今回のクライマックスはやはり尼将軍、政子の演説でしょう。その前に例によって三浦義村がどっちに付くかでウロウロしてましたが。

源頼茂による内裏焼失

前回触れてなかったのでこのまま承久の乱に突入かと思いきや、今回は乱までの経緯がメインで冒頭に出てきました。劇中で「鎌倉の争いのため」と言っていたように、三寅が鎌倉殿になることになったことに不満を持った源頼茂が代理に立てこもって火を付けたのが内裏焼失の原因。これにショックを受けた後鳥羽上皇はしばらく寝込んだとされています。

ただ、この件も色々裏がある模様。そもそも頼茂が挙兵したというよりは後鳥羽上皇が在京御家人に直接命令して源頼茂を襲わせたというのが本当のところのよう。なので、鎌倉のせいというのはどうなのかという気もします。確かに三寅が将軍になることに思うところがないようでもないですが、その裏には後鳥羽上皇側近内の権力争いの話もあって、すべてがすべて鎌倉のせいとも言えないよう。実際、「鎌倉殿の13人」でも慈円が遠ざけられましたよね。慈円を遠ざけるのに積極的だった兼子と、三寅に縁がある西園寺公経や慈円などの公武協調派との対立に源頼茂が巻き込まれた挙句、内裏焼失に至ったとの説もあります。どちらにしろ、先に頼茂討伐を命じたのは後鳥羽上皇なのは確かなよう。それを持って鎌倉のせいというのは責任転嫁ではないかと。

内裏再建計画

焼失した内裏の再建を後鳥羽は目指すのですが、「鎌倉殿の13人」では内裏再建自体には執着はなさそうで、あくまで鎌倉、義時を困らせるための策のような描かれ方です。これはちょっとどうかなと感じます。

## 記録一覧
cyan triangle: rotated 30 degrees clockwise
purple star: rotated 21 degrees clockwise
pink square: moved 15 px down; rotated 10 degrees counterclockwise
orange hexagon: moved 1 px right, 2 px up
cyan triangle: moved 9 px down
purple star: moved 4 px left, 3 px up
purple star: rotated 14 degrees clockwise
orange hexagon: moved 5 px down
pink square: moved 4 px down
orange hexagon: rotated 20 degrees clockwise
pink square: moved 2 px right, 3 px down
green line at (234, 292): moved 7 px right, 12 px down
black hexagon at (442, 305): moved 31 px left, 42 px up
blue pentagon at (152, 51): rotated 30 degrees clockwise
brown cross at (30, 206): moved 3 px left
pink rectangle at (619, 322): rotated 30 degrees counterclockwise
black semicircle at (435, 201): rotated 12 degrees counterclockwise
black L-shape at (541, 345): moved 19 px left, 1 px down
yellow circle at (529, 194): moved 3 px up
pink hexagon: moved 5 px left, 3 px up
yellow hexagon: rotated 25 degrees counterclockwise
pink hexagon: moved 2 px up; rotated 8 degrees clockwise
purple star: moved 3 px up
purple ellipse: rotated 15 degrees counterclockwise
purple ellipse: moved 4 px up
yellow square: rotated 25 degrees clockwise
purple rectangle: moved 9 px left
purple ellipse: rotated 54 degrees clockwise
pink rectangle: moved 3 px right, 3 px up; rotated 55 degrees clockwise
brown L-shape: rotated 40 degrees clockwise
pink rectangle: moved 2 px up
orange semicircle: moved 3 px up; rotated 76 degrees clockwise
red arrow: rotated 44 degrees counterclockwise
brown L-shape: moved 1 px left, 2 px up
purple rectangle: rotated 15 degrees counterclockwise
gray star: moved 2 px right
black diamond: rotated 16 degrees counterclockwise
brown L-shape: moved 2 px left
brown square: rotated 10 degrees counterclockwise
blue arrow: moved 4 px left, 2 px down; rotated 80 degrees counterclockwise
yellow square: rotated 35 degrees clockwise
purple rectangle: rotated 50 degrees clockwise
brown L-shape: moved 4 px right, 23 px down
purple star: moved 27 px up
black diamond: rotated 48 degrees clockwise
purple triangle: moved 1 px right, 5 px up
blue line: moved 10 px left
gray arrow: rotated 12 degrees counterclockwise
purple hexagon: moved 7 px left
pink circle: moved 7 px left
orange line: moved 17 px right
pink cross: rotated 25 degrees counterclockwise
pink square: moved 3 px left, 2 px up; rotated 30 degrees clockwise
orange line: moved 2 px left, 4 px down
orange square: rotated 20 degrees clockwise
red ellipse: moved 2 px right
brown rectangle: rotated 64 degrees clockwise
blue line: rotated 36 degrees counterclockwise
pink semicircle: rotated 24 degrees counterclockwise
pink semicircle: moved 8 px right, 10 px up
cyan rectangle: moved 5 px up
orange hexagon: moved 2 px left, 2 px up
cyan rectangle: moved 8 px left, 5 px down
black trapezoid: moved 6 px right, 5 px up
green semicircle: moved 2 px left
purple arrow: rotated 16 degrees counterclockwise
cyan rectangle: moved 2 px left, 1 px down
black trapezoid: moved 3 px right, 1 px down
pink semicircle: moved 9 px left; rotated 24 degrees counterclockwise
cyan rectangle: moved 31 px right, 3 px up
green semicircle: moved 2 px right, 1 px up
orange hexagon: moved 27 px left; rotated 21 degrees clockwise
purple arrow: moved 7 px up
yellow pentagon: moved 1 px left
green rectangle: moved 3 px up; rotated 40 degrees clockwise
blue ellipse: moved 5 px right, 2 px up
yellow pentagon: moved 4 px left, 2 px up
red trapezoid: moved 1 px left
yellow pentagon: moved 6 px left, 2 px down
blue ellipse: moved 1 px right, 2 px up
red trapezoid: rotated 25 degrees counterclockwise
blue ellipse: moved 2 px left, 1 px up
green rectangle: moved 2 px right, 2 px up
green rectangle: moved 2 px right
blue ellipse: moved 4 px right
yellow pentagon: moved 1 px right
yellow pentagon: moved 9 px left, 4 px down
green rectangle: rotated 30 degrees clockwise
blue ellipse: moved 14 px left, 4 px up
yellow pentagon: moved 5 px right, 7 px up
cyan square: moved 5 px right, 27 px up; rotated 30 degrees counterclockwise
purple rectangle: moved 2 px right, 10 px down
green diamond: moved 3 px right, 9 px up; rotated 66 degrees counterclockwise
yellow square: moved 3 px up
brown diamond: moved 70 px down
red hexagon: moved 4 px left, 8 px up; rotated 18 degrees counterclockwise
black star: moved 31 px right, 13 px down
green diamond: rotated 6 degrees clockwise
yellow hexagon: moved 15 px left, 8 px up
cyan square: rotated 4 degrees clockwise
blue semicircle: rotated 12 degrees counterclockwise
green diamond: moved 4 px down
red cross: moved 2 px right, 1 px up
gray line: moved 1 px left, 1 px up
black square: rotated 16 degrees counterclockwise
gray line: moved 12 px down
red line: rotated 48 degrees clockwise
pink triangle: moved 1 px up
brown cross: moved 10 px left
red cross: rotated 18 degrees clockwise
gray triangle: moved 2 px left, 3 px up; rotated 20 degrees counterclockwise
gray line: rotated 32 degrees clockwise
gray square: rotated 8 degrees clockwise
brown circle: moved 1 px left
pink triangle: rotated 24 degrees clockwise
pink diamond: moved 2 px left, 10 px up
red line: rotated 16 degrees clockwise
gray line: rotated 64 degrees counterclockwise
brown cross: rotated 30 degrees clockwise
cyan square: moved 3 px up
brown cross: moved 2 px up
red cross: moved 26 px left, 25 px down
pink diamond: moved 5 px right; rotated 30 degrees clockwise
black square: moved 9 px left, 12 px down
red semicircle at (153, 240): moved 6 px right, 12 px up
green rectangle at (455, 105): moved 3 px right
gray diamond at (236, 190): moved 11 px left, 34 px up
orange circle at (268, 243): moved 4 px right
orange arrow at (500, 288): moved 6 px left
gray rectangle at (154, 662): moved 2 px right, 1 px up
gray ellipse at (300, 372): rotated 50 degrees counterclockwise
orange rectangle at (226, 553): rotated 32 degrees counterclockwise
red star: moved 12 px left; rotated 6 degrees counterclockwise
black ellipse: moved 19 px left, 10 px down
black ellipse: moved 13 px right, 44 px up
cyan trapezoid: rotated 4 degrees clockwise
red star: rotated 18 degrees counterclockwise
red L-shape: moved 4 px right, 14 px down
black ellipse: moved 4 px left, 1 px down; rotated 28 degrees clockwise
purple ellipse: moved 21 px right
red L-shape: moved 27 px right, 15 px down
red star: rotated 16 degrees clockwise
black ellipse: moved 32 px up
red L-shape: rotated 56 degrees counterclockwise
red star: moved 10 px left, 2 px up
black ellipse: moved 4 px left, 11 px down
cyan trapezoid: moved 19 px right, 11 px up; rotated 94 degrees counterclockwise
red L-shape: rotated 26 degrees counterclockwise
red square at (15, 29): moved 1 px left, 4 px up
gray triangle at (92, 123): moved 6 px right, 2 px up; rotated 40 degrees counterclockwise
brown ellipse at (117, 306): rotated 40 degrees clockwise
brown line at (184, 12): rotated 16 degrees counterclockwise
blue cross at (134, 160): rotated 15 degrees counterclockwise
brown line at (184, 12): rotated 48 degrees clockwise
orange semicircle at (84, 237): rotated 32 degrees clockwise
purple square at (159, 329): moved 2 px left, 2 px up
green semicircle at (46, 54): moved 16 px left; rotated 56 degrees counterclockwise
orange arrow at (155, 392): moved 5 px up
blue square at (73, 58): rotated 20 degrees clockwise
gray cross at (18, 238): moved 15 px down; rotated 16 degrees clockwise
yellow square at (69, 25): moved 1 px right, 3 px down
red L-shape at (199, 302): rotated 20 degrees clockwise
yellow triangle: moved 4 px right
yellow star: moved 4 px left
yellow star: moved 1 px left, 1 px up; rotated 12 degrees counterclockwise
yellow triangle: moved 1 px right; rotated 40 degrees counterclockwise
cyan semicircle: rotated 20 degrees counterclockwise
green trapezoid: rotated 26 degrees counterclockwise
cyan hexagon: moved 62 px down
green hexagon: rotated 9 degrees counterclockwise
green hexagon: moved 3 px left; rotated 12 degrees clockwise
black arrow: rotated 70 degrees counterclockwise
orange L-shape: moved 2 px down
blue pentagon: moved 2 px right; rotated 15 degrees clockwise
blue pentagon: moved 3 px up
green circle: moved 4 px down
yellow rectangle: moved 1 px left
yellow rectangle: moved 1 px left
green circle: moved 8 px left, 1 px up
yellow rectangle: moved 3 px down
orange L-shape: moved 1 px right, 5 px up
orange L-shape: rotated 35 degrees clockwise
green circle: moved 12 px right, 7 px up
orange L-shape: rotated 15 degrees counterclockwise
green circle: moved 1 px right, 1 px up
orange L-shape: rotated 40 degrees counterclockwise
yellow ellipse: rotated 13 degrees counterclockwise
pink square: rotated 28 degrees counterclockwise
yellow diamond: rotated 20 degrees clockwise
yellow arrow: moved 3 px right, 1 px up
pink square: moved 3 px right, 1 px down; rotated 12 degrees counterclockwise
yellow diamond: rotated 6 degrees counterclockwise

## 課題文
承久の乱をめぐる文章を、最後の文の後から引き継いで書き進めてください。 記録は、承久の乱をめぐる文章とは関係のない別の資料です。

## 模範解答
今回、慈円に対して後鳥羽が「鎌倉を大事にしろと言ったのはお前だろ」と詰るシーンがありました。後鳥羽は即位の時点で三種の神器の一つ、草薙剣を平家によって持ち出され、壇ノ浦で失われた状態で即位しています。そのことに、非常にコンプレックスを抱いていたと言われています。そのため、自ら剣を鍛えたという伝説もあります。まあ、流石にこれは真実ではなく後世の創作ではないかと言われているようですけど。それはともかく、天賦の才があったのでしょうがあらゆる事柄に通じて自らを高める努力を怠らなかったとも。それも、神器が欠けている状態で即位したことに対するコンプレックスから完全であろうとしたためとも言われています。そのあたり、「鎌倉殿の13人」ではあまり描かれず、変顔するおかしな人扱いなのはちょっとどうかと感じます。

そのコンプレックス持ちの後鳥羽が自身が命じた源頼茂追討で内裏という象徴を失い、合わせていくつかの宝物も失われたわけです。これは政治的にも精神的にも相当な打撃でしょう。

実際、後鳥羽は再建計画を立て、そのための資金を公家、寺社、武家に資金を出すように命じます。決して、鎌倉などの御家人だけに命じたわけではありません。そして、そのいずれからも協力を得られず、計画は断念に至ります。どちらかというと、その八つ当たりで鎌倉に責任転嫁と言うか、ままならない原因を北条義時という個人に勝手に負わせたというのが真相のように感じます。

後鳥羽挙兵の実態

「鎌倉殿の13人」では、後鳥羽の一存で挙兵が決定してしまったかのような描かれ方。まあ、主人公はあくまで北条義時なので、京方の事情を事細かく描く必要性を感じず、またそれだけの尺がなかったというのも確かかと思います。

ただ、朝廷側も決して一枚岩ではありませんでした。この頃の天皇はなかなか複雑です。第82代後鳥羽天皇は上皇となって実権を握っていました。が、その次の83代土御門天皇が上皇として鎌倉との対立には反対を唱えていました。当時の天皇は84代順徳天皇でしたが、彼は挙兵に積極的で後鳥羽を支援するために譲位し、85代仲恭天皇が即位。当時、天皇はさまざまな儀式などを行う必要や、そのための決まり事が多く自由が少なかったのです。そのため、上皇となって自由を得つつ、実権は握るという上皇政治が罷り通っていたわけです。順徳天皇もそれに倣って天皇の地位を息子に譲って自由に動き始めたわけです。また、摂政をはじめとした多くの公家も挙兵に反対側だったとされています。だからこそ、順徳天皇は譲位して支援に回ったわけです。そういう政治的駆け引きも一切描かれませんでした。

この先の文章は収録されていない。